# MixAT

This repository contains the code for the paper **MixAT: Combining Continuous and Discrete Adversarial Training Methods**.

## Trained Adapters
Trained adapters with MixAT and MixAT+GCG methods can be found in Hugging Face:

[MixAT-paper/Zephyr-7B-MixAT](https://huggingface.co/MixAT-paper/Zephyr-7B-MixAT)

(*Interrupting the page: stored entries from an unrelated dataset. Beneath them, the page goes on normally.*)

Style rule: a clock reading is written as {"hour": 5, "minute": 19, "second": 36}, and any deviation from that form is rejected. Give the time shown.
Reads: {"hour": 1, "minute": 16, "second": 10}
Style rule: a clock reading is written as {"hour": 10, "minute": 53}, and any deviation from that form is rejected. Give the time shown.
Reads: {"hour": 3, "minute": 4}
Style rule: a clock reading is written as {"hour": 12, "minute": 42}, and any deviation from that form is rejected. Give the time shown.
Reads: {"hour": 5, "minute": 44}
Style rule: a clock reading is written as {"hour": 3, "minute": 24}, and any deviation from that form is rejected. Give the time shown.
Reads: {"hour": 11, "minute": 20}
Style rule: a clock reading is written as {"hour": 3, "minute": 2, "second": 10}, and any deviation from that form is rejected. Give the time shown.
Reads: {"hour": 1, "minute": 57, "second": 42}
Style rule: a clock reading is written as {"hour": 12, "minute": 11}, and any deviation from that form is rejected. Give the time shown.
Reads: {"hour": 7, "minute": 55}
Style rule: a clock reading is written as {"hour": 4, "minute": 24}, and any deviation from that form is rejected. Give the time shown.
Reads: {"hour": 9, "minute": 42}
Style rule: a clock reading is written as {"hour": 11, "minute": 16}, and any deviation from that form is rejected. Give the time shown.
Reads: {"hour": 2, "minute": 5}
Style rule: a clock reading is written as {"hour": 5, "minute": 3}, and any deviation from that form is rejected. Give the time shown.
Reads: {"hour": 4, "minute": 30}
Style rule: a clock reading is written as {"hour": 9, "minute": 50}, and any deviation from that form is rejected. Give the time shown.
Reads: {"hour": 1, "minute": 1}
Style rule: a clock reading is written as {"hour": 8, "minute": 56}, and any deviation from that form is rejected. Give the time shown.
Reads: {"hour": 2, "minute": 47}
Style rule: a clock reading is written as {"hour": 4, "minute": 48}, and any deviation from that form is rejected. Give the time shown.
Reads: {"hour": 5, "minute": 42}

[MixAT-paper/Zephyr-7B-MixAT-GCG](https://huggingface.co/MixAT-paper/Zephyr-7B-MixAT-GCG)


[MixAT-paper/Llama-3-8B-MixAT](https://huggingface.co/MixAT-paper/Llama-3-8B-MixAT)

[MixAT-paper/Llama-3-8B-MixAT-GCG](https://huggingface.co/MixAT-paper/Llama-3-8B-MixAT-GCG)


[MixAT-paper/Qwen-14B-MixAT](https://huggingface.co/MixAT-paper/Qwen-14B-MixAT)

[MixAT-paper/Qwen-14B-MixAT-GCG](https://huggingface.co/MixAT-paper/Qwen-14B-MixAT-GCG)


[MixAT-paper/Mistral-7B-MixAT](https://huggingface.co/MixAT-paper/Mistral-7B-MixAT)

[MixAT-paper/Llama-3.1-8B-MixAT](https://huggingface.co/MixAT-paper/Llama-3.1-8B-MixAT)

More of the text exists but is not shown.